As the crisis unfolded on Tuesday, the campus was on high alert. UCR Police conferred with other law enforcement agencies about the areas impacted, said John Freese, who is the assistant police chief of UCR’s force, made up of 30 sworn officers certified by the California Commission on Police Officer Standards and Training.

Meanwhile, UCR police vehicles were positioned on sidewalks and uniformed officers patrolled in visible places.

“Today we have members of the police department responding to students who may have concerns about safety on campus, and we have officers pulled in on overtime to provide extra visibility on campus,” Freese said.
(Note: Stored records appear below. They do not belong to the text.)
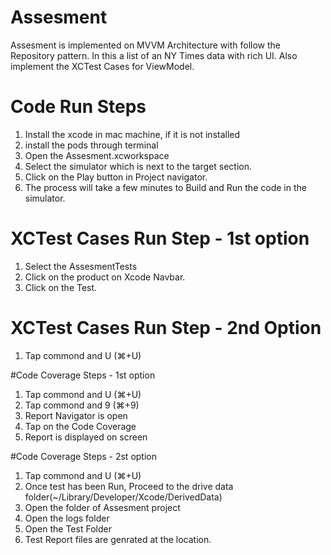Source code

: # Assesment

Assesment is implemented on MVVM Architecture with follow the Repository pattern. In this a list of an NY Times data with rich UI.
Also implement the XCTest Cases for ViewModel.


# Code Run Steps
1. Install the xcode in mac machine, if it is not installed
2. install the pods through terminal
3. Open the Assesment.xcworkspace 
4. Select the simulator which is next to the target section.
5. Click on the Play button in Project navigator.
6. The process will take a few minutes to Build and Run the code in the simulator.

# XCTest Cases Run Step - 1st option
1. Select the AssesmentTests
2. Click on the product on Xcode Navbar.
3. Click on the Test.

# XCTest Cases Run Step - 2nd Option
1. Tap commond and U (⌘+U)

#Code Coverage Steps - 1st option
1. Tap commond and U (⌘+U)
2. Tap commond and 9 (⌘+9)
3. Report Navigator is open
4. Tap on the Code Coverage
5. Report is displayed on screen

#Code Coverage Steps - 2st option
1. Tap commond and U (⌘+U)
2. Once test has been Run, Proceed to the drive data folder(~/Library/Developer/Xcode/DerivedData)
3. Open the folder of Assesment project
4. Open the logs folder
5. Open the Test Folder
6. Test Report files are genrated at the location.

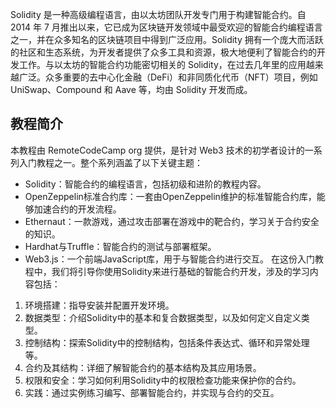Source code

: Solidity 是一种高级编程语言，由以太坊团队开发专门用于构建智能合约。自 2014 年 7 月推出以来，它已成为区块链开发领域中最受欢迎的智能合约编程语言之一，并在众多知名的区块链项目中得到广泛应用。Solidity 拥有一个庞大而活跃的社区和生态系统，为开发者提供了众多工具和资源，极大地便利了智能合约的开发工作。与以太坊的智能合约功能密切相关的 Solidity，在过去几年里的应用越来越广泛。众多重要的去中心化金融（DeFi）和非同质化代币（NFT）项目，例如 UniSwap、Compound 和 Aave 等，均由 Solidity 开发而成。
## 教程简介
本教程由 RemoteCodeCamp org 提供，是针对 Web3 技术的初学者设计的一系列入门教程之一。整个系列涵盖了以下关键主题：
- Solidity：智能合约的编程语言，包括初级和进阶的教程内容。
- OpenZeppelin标准合约库：一套由OpenZeppelin维护的标准智能合约库，能够加速合约的开发流程。
- Ethernaut：一款游戏，通过攻击部署在游戏中的靶合约，学习关于合约安全的知识。
- Hardhat与Truffle：智能合约的测试与部署框架。
- Web3.js：一个前端JavaScript库，用于与智能合约进行交互。
在这份入门教程中，我们将引导你使用Solidity来进行基础的智能合约开发，涉及的学习内容包括：
1. 环境搭建：指导安装并配置开发环境。
2. 数据类型：介绍Solidity中的基本和复合数据类型，以及如何定义自定义类型。
3. 控制结构：探索Solidity中的控制结构，包括条件表达式、循环和异常处理等。
4. 合约及其结构：详细了解智能合约的基本结构及其应用场景。
5. 权限和安全：学习如何利用Solidity中的权限检查功能来保护你的合约。
6. 实践：通过实例练习编写、部署智能合约，并实现与合约的交互。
In addition, UCR police are trained to respond to any crisis response on campus, including the possibility of an active shooter. “We have a cooperative relationship with the City of Riverside, the Riverside County Sheriff’s Department, and resources if they are needed to be called into service,” said Freese.

The UCR Counseling Center, which has a staff of 10 counselors, saw more students than usual.

And UCR phones were busier than normal, as parents called to check on the safety of students, and whether the campus would close. Because there was never any identified threat to the campus, normal operations and classes continued on Dec. 2. But that does not mean that the community was untouched.

Chancellor Wilcox, in his message to campus, asked people not speculate on the motives for the shooting. “It is important that we avoid falling into Islamophobia or other forms of intolerance, which cause harm to members of our community. During this time of mourning, it is our duty to unite as a community to heal, to help those around us heal, and to seek solutions, together.”